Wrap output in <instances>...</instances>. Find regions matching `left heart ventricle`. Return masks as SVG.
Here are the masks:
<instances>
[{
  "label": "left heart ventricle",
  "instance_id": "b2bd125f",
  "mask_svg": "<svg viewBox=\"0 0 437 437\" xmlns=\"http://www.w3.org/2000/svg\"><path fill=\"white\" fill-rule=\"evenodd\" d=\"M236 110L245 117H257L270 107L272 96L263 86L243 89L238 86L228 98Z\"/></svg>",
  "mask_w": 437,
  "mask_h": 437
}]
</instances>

Exercise description
Turn the rows above into a Markdown table with a "No." column giving each line's number and a "Line" column holding that line, leaving out any blank lines.

Worked solution
| No. | Line |
|---|---|
| 1 | Wrap output in <instances>...</instances>. Find regions matching `left heart ventricle`. Return masks as SVG. |
| 2 | Here are the masks: |
| 3 | <instances> |
| 4 | [{ |
| 5 |   "label": "left heart ventricle", |
| 6 |   "instance_id": "b2bd125f", |
| 7 |   "mask_svg": "<svg viewBox=\"0 0 437 437\" xmlns=\"http://www.w3.org/2000/svg\"><path fill=\"white\" fill-rule=\"evenodd\" d=\"M236 110L245 117H257L270 107L272 96L263 86L243 89L238 86L228 98Z\"/></svg>", |
| 8 |   "mask_w": 437, |
| 9 |   "mask_h": 437 |
| 10 | }] |
| 11 | </instances> |